Input:

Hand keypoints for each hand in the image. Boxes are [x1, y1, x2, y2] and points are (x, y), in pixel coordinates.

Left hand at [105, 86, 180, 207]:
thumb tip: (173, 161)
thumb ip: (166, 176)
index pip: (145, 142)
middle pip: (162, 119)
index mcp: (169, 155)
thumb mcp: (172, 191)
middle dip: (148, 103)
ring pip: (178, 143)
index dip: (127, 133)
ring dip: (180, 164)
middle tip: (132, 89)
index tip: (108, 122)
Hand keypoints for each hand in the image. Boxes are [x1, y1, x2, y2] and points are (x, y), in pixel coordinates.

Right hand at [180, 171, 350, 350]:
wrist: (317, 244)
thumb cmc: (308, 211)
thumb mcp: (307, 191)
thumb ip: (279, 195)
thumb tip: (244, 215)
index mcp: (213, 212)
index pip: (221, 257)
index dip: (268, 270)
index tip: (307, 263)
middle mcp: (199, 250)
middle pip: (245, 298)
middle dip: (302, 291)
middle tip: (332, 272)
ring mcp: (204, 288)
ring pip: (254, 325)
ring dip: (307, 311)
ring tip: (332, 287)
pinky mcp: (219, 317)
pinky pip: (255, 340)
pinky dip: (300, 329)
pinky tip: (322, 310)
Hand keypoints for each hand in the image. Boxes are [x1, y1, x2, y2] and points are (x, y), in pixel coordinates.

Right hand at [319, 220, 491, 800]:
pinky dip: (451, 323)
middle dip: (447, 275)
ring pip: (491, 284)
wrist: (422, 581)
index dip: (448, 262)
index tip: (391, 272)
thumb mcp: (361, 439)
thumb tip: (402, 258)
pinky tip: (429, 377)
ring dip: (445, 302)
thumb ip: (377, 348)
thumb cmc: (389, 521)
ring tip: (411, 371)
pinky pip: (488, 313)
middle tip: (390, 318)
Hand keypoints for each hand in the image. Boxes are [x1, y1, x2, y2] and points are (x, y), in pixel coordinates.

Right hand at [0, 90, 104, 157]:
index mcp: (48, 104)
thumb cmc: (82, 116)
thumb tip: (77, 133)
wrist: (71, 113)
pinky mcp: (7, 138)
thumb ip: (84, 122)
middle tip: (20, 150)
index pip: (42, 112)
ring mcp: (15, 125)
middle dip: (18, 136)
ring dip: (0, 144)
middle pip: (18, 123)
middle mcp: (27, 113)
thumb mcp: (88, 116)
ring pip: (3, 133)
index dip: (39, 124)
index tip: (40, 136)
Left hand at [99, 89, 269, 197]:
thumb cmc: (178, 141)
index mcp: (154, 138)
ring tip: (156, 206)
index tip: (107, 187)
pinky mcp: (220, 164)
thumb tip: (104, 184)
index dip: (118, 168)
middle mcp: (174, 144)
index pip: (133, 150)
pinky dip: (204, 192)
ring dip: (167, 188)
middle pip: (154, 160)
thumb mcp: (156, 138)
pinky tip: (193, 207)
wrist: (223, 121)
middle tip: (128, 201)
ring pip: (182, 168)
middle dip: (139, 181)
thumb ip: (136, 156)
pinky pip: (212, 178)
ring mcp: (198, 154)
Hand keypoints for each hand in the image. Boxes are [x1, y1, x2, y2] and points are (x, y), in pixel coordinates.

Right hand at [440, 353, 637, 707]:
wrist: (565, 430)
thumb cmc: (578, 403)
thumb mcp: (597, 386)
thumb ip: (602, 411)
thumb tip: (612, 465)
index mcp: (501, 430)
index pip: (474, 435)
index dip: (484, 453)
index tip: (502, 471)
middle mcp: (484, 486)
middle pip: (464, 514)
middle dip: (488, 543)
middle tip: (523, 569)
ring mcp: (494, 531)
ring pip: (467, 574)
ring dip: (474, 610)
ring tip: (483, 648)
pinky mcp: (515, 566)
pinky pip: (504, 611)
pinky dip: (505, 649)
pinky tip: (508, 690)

Problem statement:
Give the listing again. Leave every word as it stands.

Solved problem:
Hand keypoints for each hand in the image. Boxes are [x1, y1, x2, y2] and points are (x, y), in pixel coordinates.

Left hand at [105, 86, 180, 207]:
thumb tip: (173, 161)
thumb ip: (166, 176)
index pip: (145, 142)
middle pip: (162, 119)
index mcp: (169, 155)
thumb mcp: (172, 191)
middle dip: (148, 103)
ring pip: (178, 143)
index dip: (127, 133)
ring dip: (180, 164)
middle tip: (132, 89)
index tip: (108, 122)
Hand keypoints for each hand in the image. Boxes are [x1, y1, x2, y2] and points are (x, y), in pixel coordinates.

Right hand at [180, 171, 350, 350]:
wrist: (317, 244)
thumb cmc: (308, 211)
thumb mcp: (307, 191)
thumb ip: (279, 195)
thumb tip: (244, 215)
index mcp: (213, 212)
index pip: (221, 257)
index dip: (268, 270)
index tip: (307, 263)
middle mcp: (199, 250)
middle pip: (245, 298)
middle dip: (302, 291)
middle tip: (332, 272)
ring mcp: (204, 288)
ring pip: (254, 325)
ring dip: (307, 311)
ring tip: (332, 287)
pinky mcp: (219, 317)
pinky pip: (255, 340)
pinky dip: (300, 329)
pinky tip: (322, 310)
Hand keypoints for each hand in the image. Boxes are [x1, y1, x2, y2] and points are (x, y), in pixel coordinates.

Right hand at [319, 220, 491, 800]:
pinky dip: (451, 323)
middle dip: (447, 275)
ring pip: (491, 284)
wrist: (422, 581)
index dip: (448, 262)
index tip: (391, 272)
thumb mcp: (361, 439)
thumb tip: (402, 258)
pinky tip: (429, 377)
ring dip: (445, 302)
thumb ip: (377, 348)
thumb cmc: (389, 521)
ring tip: (411, 371)
pinky pip: (488, 313)
middle tip: (390, 318)
Hand keypoints for each hand in the image. Boxes are [x1, y1, x2, y2] and points are (x, y), in pixel coordinates.

Right hand at [0, 90, 104, 157]:
index mcp: (48, 104)
thumb cmc: (82, 116)
thumb tip: (77, 133)
wrist: (71, 113)
pinky mcp: (7, 138)
thumb ip: (84, 122)
middle tip: (20, 150)
index pip: (42, 112)
ring mcp: (15, 125)
middle dip: (18, 136)
ring dip: (0, 144)
middle pip: (18, 123)
middle mcp: (27, 113)
thumb mcp: (88, 116)
ring pip: (3, 133)
index dip: (39, 124)
index tip: (40, 136)
Left hand at [99, 89, 269, 197]:
thumb cmc: (178, 141)
index mcp: (154, 138)
ring tip: (156, 206)
index tip: (107, 187)
pinky mcp: (220, 164)
thumb tip: (104, 184)
index dip: (118, 168)
middle mcp: (174, 144)
index pip: (133, 150)
pinky dip: (204, 192)
ring dip: (167, 188)
middle pip: (154, 160)
thumb mcp: (156, 138)
pinky tip: (193, 207)
wrist: (223, 121)
middle tip: (128, 201)
ring pip: (182, 168)
middle dip: (139, 181)
thumb ip: (136, 156)
pinky pip: (212, 178)
ring mcp: (198, 154)
Hand keypoints for each hand in the image. Boxes are [x1, y1, x2, y2] and points are (x, y), in pixel coordinates.

Right hand at [440, 353, 637, 707]:
wrist: (565, 430)
thumb cmc: (578, 403)
thumb mcp: (597, 386)
thumb ip: (602, 411)
thumb tip: (612, 465)
index mcp: (501, 430)
index pip: (474, 435)
index dip: (484, 453)
index tip: (502, 471)
middle mcp: (484, 486)
middle pip: (464, 514)
middle dip: (488, 543)
middle tip: (523, 569)
ring mcp: (494, 531)
ring pip: (467, 574)
ring dip: (474, 610)
ring tip: (483, 648)
pinky mcp: (515, 566)
pinky pip: (504, 611)
pinky dip: (505, 649)
pinky tip: (508, 690)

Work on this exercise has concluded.